Provided text:

* * * * * * * * *

A comparison of Lewbel model vs. OLS and TSLS
This post is inspired by diffuse prior
Lewbel’s 2012 paper proposed an estimator based on heteroscedasticity to address the problem of endogeneity without an instrument. This problem has been an issue for many (maybe most) empirical researchers with observational data. People are challenged with endogeneity and they have difficulty locating a valid instrument (who doesn’t?).
Using the “ivlewbel” package in R, I compare the performance of Lewbel’s estimator with OLS and TSLS (two stage least square) estimators, with different values of sample size, and heteroscedasticity.
library(ivlewbel)
require(snowfall)
set.seed(666)
## initialize parallel cores.
sfInit( parallel=TRUE, cpus=12)
gen.sim <- function(df){
k <- df['k']
nobs <- df['nobs']
x<-runif(nobs, min=-1, max=1)
u <- rnorm(nobs,0,1)
u1 <- rnorm(nobs,0,1)
u2 <- rnorm(nobs,0,1)
x1 <-runif(nobs, min=-1, max=1)
x2 <- rnorm(nobs,0,1)
z <- rnorm(nobs,0,1)
e1 = exp(.3*k*(x+x1))*u1
e2 = u2
## y1 is the endogenous variable; z is the instrument; x1 is
## omitted but determines heteroskedasticity of y1; e1 e2 are
## correlated because of common factor of u; x is the only
## observed exogenous variable. The true coefficient on y1 should
## be 1. lewbel model use x as both the exogenous variable and
## the heteroscedasticity factor. tsls assumes we have an
## instrument z. k is to adjust for degree of heteroscedasticity.
y1 = 1 + z + x + x1 + e1
y2 = 1 + y1 + x + x1 + e2
data = data.frame(y2, y1, x1, x2, z, x)
lewbel.model <- lewbel(formula = y2 ~ y1 | x | x , data = data)
lm.model <- lm(y2 ~ y1 + x, data=data)
tsls.model <- tsls(y2 ~ y1 + x , ~ z + x , data=data)
lm.y1 <- summary(lm.model)$coefficients['y1','Estimate']-1
tsls.y1 <- tsls.model$coefficients['y1']-1
lewbel.y1 <- lewbel.model$coef.est['y1', 'Estimate']-1
return(c(lm=lm.y1, lewbel=lewbel.y1,tsls=tsls.y1))
}
## set parameter space
sim.grid = seq(1,100,1)
k.grid=seq(1,10,1)
nobs.grid = ceiling(exp(seq(4, 8, 1))/100)*100
data.grid <- expand.grid(nobs.grid, sim.grid, k.grid)
names(data.grid) <- c('nobs', 'nsim', 'k')
## export functions to the slaves
## export data to the slaves if necessary
sfExport(list=list("gen.sim"))

* * * * * * * * *

The data:
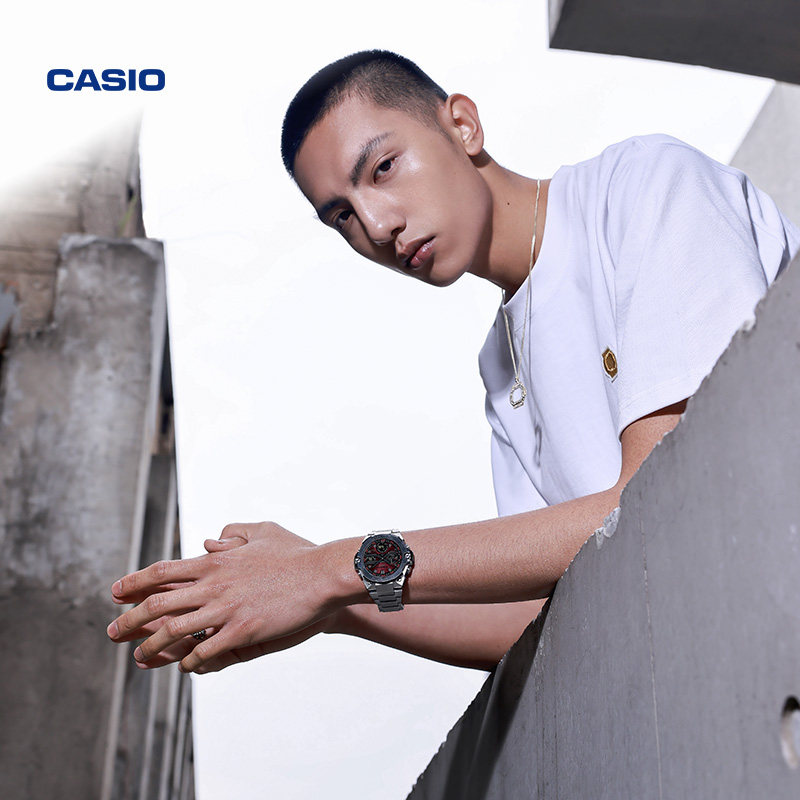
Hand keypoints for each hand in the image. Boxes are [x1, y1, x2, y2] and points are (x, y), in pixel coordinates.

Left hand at [106, 521, 341, 672]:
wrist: (323, 574)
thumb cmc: (296, 553)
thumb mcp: (263, 531)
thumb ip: (233, 534)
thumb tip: (210, 543)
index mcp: (216, 560)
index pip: (162, 571)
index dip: (134, 583)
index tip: (115, 593)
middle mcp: (214, 583)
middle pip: (157, 604)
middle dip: (129, 621)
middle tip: (112, 633)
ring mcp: (226, 608)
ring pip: (174, 631)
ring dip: (151, 647)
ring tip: (140, 658)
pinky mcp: (243, 630)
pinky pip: (205, 650)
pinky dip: (189, 661)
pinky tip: (185, 666)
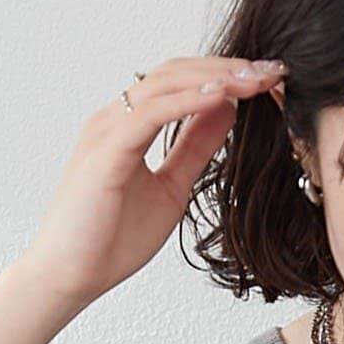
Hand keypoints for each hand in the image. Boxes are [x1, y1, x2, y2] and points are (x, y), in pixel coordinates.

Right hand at [18, 53, 289, 310]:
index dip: (224, 76)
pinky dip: (188, 102)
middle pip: (175, 73)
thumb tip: (227, 113)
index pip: (180, 83)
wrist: (72, 275)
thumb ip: (195, 149)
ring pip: (165, 84)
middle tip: (271, 70)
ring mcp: (107, 130)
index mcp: (130, 126)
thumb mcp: (172, 188)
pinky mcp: (105, 152)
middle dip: (226, 69)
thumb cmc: (111, 239)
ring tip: (254, 79)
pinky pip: (151, 115)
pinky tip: (222, 97)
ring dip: (214, 78)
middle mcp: (116, 118)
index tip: (267, 80)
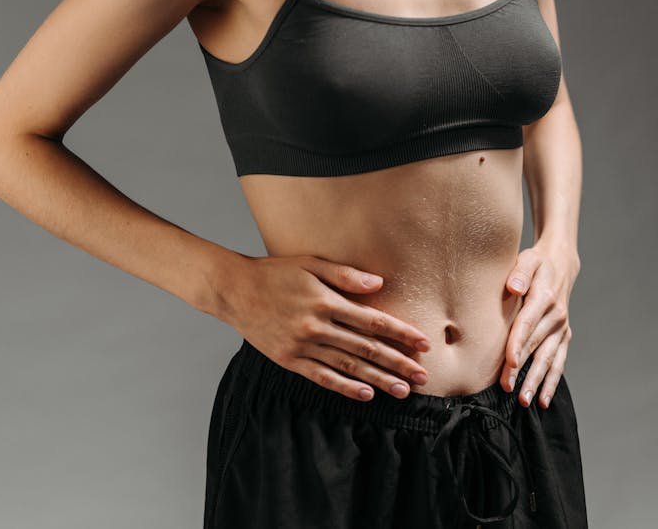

* * * * * * * * *

Parts of the exercise:
• A. From the post comparing the Lewbel model with OLS and TSLS, return the passage that starts with "z <- rnorm(nobs,0,1)" and goes on through "degree of heteroscedasticity.", copied word for word.
• B. Answer these questions using the post comparing the Lewbel model with OLS and TSLS:
(i) Which R package does the author use to compare the estimators?
(ii) What value is passed to set.seed in the code?
(iii) According to the code comments, what should the true coefficient on y1 be?

Solutions to the exercise:
• A.
z <- rnorm(nobs,0,1)
e1 = exp(.3*k*(x+x1))*u1
e2 = u2
## y1 is the endogenous variable; z is the instrument; x1 is
## omitted but determines heteroskedasticity of y1; e1 e2 are
## correlated because of common factor of u; x is the only
## observed exogenous variable. The true coefficient on y1 should
## be 1. lewbel model use x as both the exogenous variable and
## the heteroscedasticity factor. tsls assumes we have an
## instrument z. k is to adjust for degree of heteroscedasticity.

• B.
(i) The "ivlewbel" package.
(ii) 666.
(iii) 1.